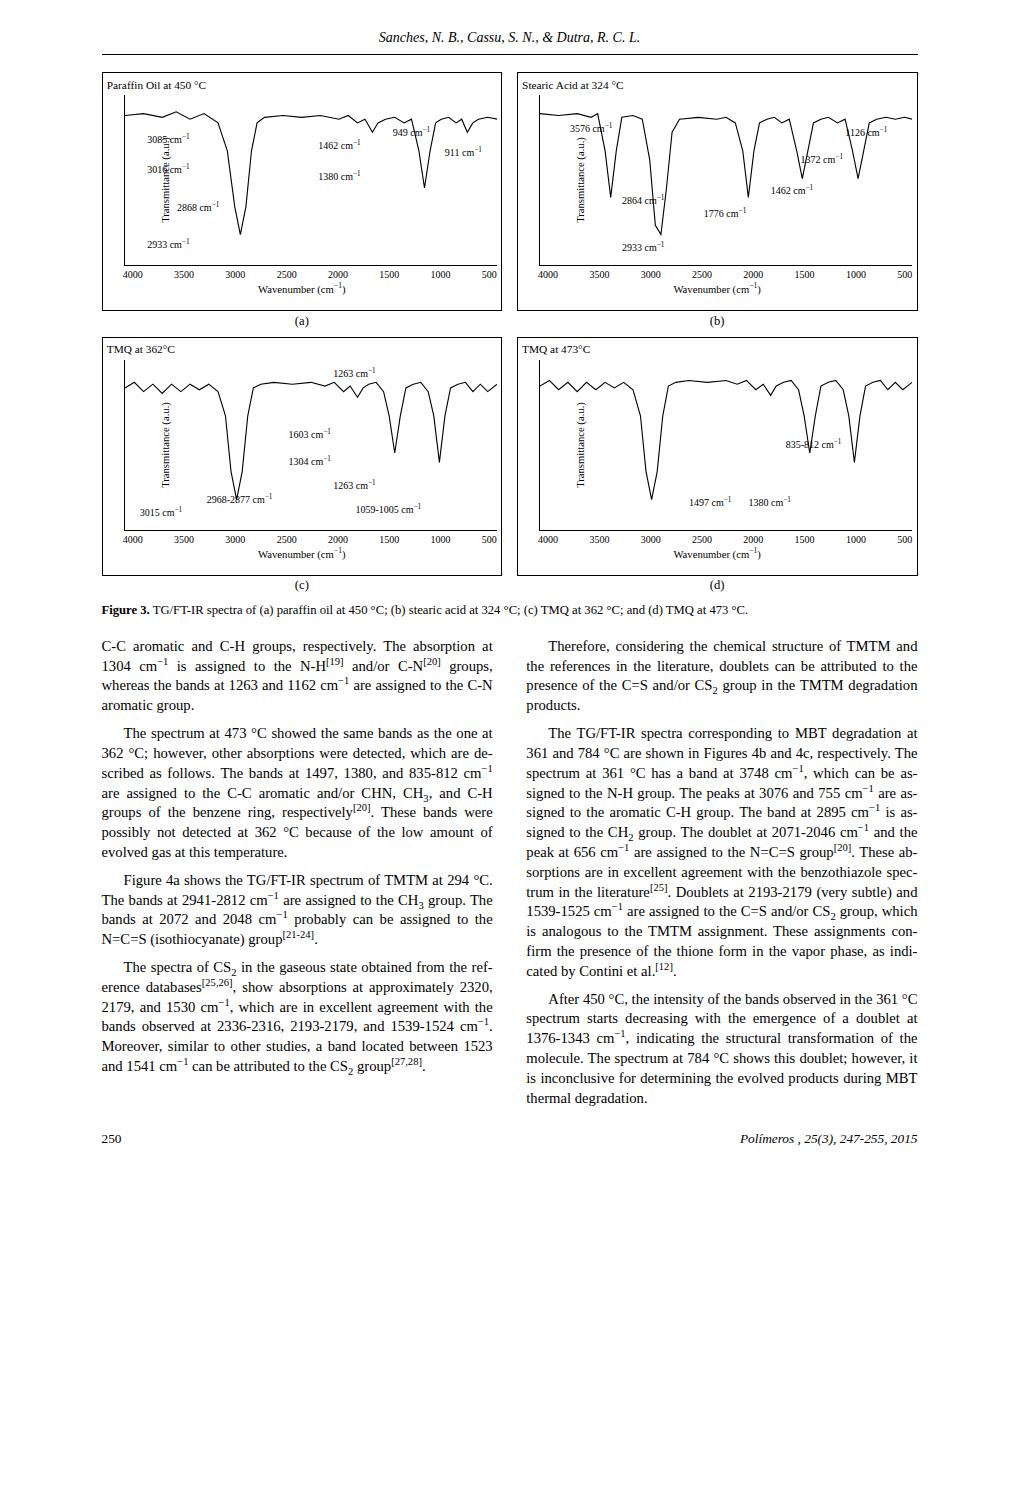Sanches, N. B., Cassu, S. N., & Dutra, R. C. L.
Paraffin Oil at 450 °C
Transmittance (a.u.)
3085 cm−1
3016 cm−1
2868 cm−1
2933 cm−1
1462 cm−1
1380 cm−1
949 cm−1
911 cm−1
4000350030002500200015001000500
Wavenumber (cm−1)
(a)
Stearic Acid at 324 °C
Transmittance (a.u.)
3576 cm−1
2864 cm−1
2933 cm−1
1776 cm−1
1462 cm−1
1372 cm−1
1126 cm−1
4000350030002500200015001000500
Wavenumber (cm−1)
(b)
TMQ at 362°C
Transmittance (a.u.)
1263 cm−1
1603 cm−1
1304 cm−1
1263 cm−1
1059-1005 cm−1
3015 cm−1
2968-2877 cm−1
4000350030002500200015001000500
Wavenumber (cm−1)
(c)
TMQ at 473°C
Transmittance (a.u.)
835-812 cm−1
1497 cm−1
1380 cm−1
4000350030002500200015001000500
Wavenumber (cm−1)
(d)
Figure 3. TG/FT-IR spectra of (a) paraffin oil at 450 °C; (b) stearic acid at 324 °C; (c) TMQ at 362 °C; and (d) TMQ at 473 °C.
C-C aromatic and C-H groups, respectively. The absorption at 1304 cm−1 is assigned to the N-H[19] and/or C-N[20] groups, whereas the bands at 1263 and 1162 cm−1 are assigned to the C-N aromatic group.
The spectrum at 473 °C showed the same bands as the one at 362 °C; however, other absorptions were detected, which are described as follows. The bands at 1497, 1380, and 835-812 cm−1 are assigned to the C-C aromatic and/or CHN, CH3, and C-H groups of the benzene ring, respectively[20]. These bands were possibly not detected at 362 °C because of the low amount of evolved gas at this temperature.
Figure 4a shows the TG/FT-IR spectrum of TMTM at 294 °C. The bands at 2941-2812 cm−1 are assigned to the CH3 group. The bands at 2072 and 2048 cm−1 probably can be assigned to the N=C=S (isothiocyanate) group[21-24].
The spectra of CS2 in the gaseous state obtained from the reference databases[25,26], show absorptions at approximately 2320, 2179, and 1530 cm−1, which are in excellent agreement with the bands observed at 2336-2316, 2193-2179, and 1539-1524 cm−1. Moreover, similar to other studies, a band located between 1523 and 1541 cm−1 can be attributed to the CS2 group[27,28].
Therefore, considering the chemical structure of TMTM and the references in the literature, doublets can be attributed to the presence of the C=S and/or CS2 group in the TMTM degradation products.
The TG/FT-IR spectra corresponding to MBT degradation at 361 and 784 °C are shown in Figures 4b and 4c, respectively. The spectrum at 361 °C has a band at 3748 cm−1, which can be assigned to the N-H group. The peaks at 3076 and 755 cm−1 are assigned to the aromatic C-H group. The band at 2895 cm−1 is assigned to the CH2 group. The doublet at 2071-2046 cm−1 and the peak at 656 cm−1 are assigned to the N=C=S group[20]. These absorptions are in excellent agreement with the benzothiazole spectrum in the literature[25]. Doublets at 2193-2179 (very subtle) and 1539-1525 cm−1 are assigned to the C=S and/or CS2 group, which is analogous to the TMTM assignment. These assignments confirm the presence of the thione form in the vapor phase, as indicated by Contini et al.[12].
After 450 °C, the intensity of the bands observed in the 361 °C spectrum starts decreasing with the emergence of a doublet at 1376-1343 cm−1, indicating the structural transformation of the molecule. The spectrum at 784 °C shows this doublet; however, it is inconclusive for determining the evolved products during MBT thermal degradation.
250
Polímeros , 25(3), 247-255, 2015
----
DIRECTIONS FOR THIS TASK » Return each line of the entries that holds the string "products".

RESULT OF THE EXERCISE »
Therefore, considering the chemical structure of TMTM and the references in the literature, doublets can be attributed to the presence of the C=S and/or CS2 group in the TMTM degradation products.
After 450 °C, the intensity of the bands observed in the 361 °C spectrum starts decreasing with the emergence of a doublet at 1376-1343 cm−1, indicating the structural transformation of the molecule. The spectrum at 784 °C shows this doublet; however, it is inconclusive for determining the evolved products during MBT thermal degradation.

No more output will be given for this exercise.